Indian generics may force insulin prices go down across the world

India, known as the Generic Pharmacy of the World, has done it before whether it is cancer drugs or HIV drugs to pull down the global prices drastically. The same can happen with insulin prices too, if the current plan of World Health Organisation reaches its logical end.

According to reports, about 420 million people live with diabetes around the world need the hormone. About 65 million need insulin, as per the official records.

WHO has announced a two-year plan to bring down the prices and make insulin affordable for the type 2 diabetes patients. WHO has announced steps for prequalification of insulin for generic producers which will naturally cut down the prices.

Data collected by WHO in 2016-2019 from 24 countries on four continents showed that human insulin was available only in 61% of health facilities and analogue insulins in 13%. The data showed that a month’s supply of insulin would cost a worker in Accra, Ghana, the equivalent of 5.5 days of pay per month, or 22% of his/her earnings.

Insulin prequalification is one of a number of steps WHO will take in the coming year to address the diabetes burden. Plans are underway to update diabetes treatment guidelines, devise price reduction strategies for analogues and improve delivery systems and access to diagnostics. WHO also works with countries to promote healthier diets and physical activity to lower people’s risk of developing type 2 diabetes.

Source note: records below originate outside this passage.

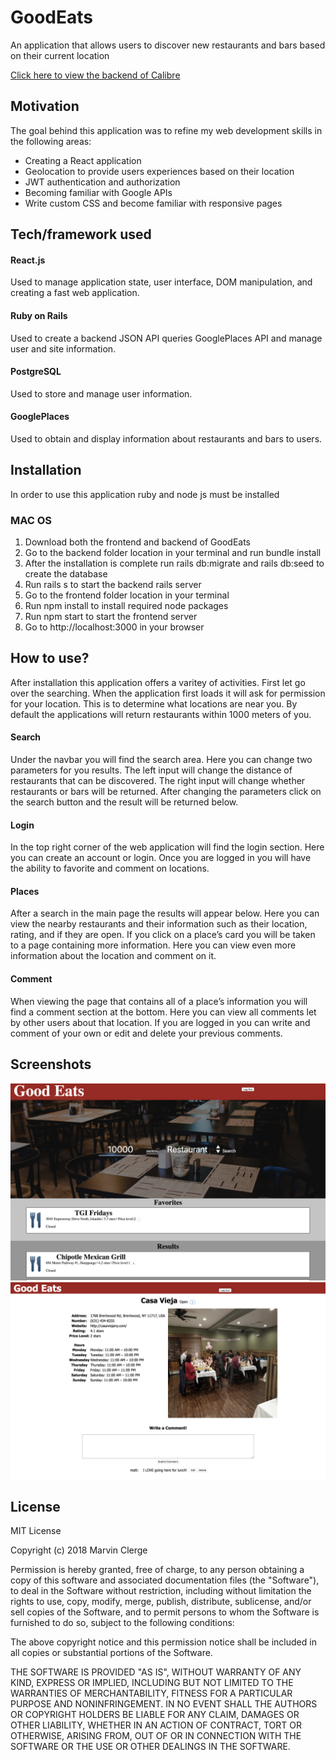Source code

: # GoodEats
An application that allows users to discover new restaurants and bars based on their current location

[Click here to view the backend of Calibre](https://github.com/MarvinClerge/GoodEats-Backend)

## Motivation
The goal behind this application was to refine my web development skills in the following areas:
* Creating a React application
* Geolocation to provide users experiences based on their location 
* JWT authentication and authorization
* Becoming familiar with Google APIs
* Write custom CSS and become familiar with responsive pages

## Tech/framework used
#### React.js
Used to manage application state, user interface, DOM manipulation, and creating a fast web application.
#### Ruby on Rails
Used to create a backend JSON API queries GooglePlaces API and manage user and site information.
#### PostgreSQL
Used to store and manage user information.
#### GooglePlaces
Used to obtain and display information about restaurants and bars to users.

## Installation
In order to use this application ruby and node js must be installed
### MAC OS
1. Download both the frontend and backend of GoodEats
2. Go to the backend folder location in your terminal and run bundle install
3. After the installation is complete run rails db:migrate and rails db:seed to create the database
4. Run rails s to start the backend rails server
5. Go to the frontend folder location in your terminal
6. Run npm install to install required node packages
7. Run npm start to start the frontend server
8. Go to http://localhost:3000 in your browser

## How to use?
After installation this application offers a varitey of activities. First let go over the searching. When the application first loads it will ask for permission for your location. This is to determine what locations are near you. By default the applications will return restaurants within 1000 meters of you.

#### Search
Under the navbar you will find the search area. Here you can change two parameters for you results. The left input will change the distance of restaurants that can be discovered. The right input will change whether restaurants or bars will be returned. After changing the parameters click on the search button and the result will be returned below.

#### Login
In the top right corner of the web application will find the login section. Here you can create an account or login. Once you are logged in you will have the ability to favorite and comment on locations.

#### Places
After a search in the main page the results will appear below. Here you can view the nearby restaurants and their information such as their location, rating, and if they are open. If you click on a place’s card you will be taken to a page containing more information. Here you can view even more information about the location and comment on it.

#### Comment
When viewing the page that contains all of a place’s information you will find a comment section at the bottom. Here you can view all comments let by other users about that location. If you are logged in you can write and comment of your own or edit and delete your previous comments.

## Screenshots
![playine section](screen1.png)
![browsing section](screen2.png)

## License
MIT License

Copyright (c) 2018 Marvin Clerge

Permission is hereby granted, free of charge, to any person obtaining a copy
of this software and associated documentation files (the "Software"), to deal
in the Software without restriction, including without limitation the rights
to use, copy, modify, merge, publish, distribute, sublicense, and/or sell
copies of the Software, and to permit persons to whom the Software is
furnished to do so, subject to the following conditions:

The above copyright notice and this permission notice shall be included in all
copies or substantial portions of the Software.

THE SOFTWARE IS PROVIDED "AS IS", WITHOUT WARRANTY OF ANY KIND, EXPRESS OR
IMPLIED, INCLUDING BUT NOT LIMITED TO THE WARRANTIES OF MERCHANTABILITY,
FITNESS FOR A PARTICULAR PURPOSE AND NONINFRINGEMENT. IN NO EVENT SHALL THE
AUTHORS OR COPYRIGHT HOLDERS BE LIABLE FOR ANY CLAIM, DAMAGES OR OTHER
LIABILITY, WHETHER IN AN ACTION OF CONTRACT, TORT OR OTHERWISE, ARISING FROM,
OUT OF OR IN CONNECTION WITH THE SOFTWARE OR THE USE OR OTHER DEALINGS IN THE
SOFTWARE.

The approval process, which the W.H.O. calls “prequalification,” will permit United Nations agencies and medical charities like Doctors Without Borders to buy approved generic versions of insulin.

The W.H.O. aims to duplicate its success in widening global access to H.I.V. drugs. Started in 2002, prequalification helped to rapidly lower the prices of these medications in poor and middle-income countries. At that time, nearly 7,000 Africans were dying of AIDS every day because they could not afford H.I.V. medications, for which Western drug companies charged up to $15,000 a year. Now the drugs are made in India, China and other countries with thriving generics industries, and they cost less than $75 a year. About 80 percent of the people in the world taking H.I.V. drugs are taking inexpensive generics tested and approved by the W.H.O.

Drug companies making insulin for domestic use exist in India, China, Poland, Ukraine, United Arab Emirates, Brazil, Mexico and Russia. Several have already expressed interest in entering the global market if they can win W.H.O. approval. But the insulin market is now dominated by just three companies.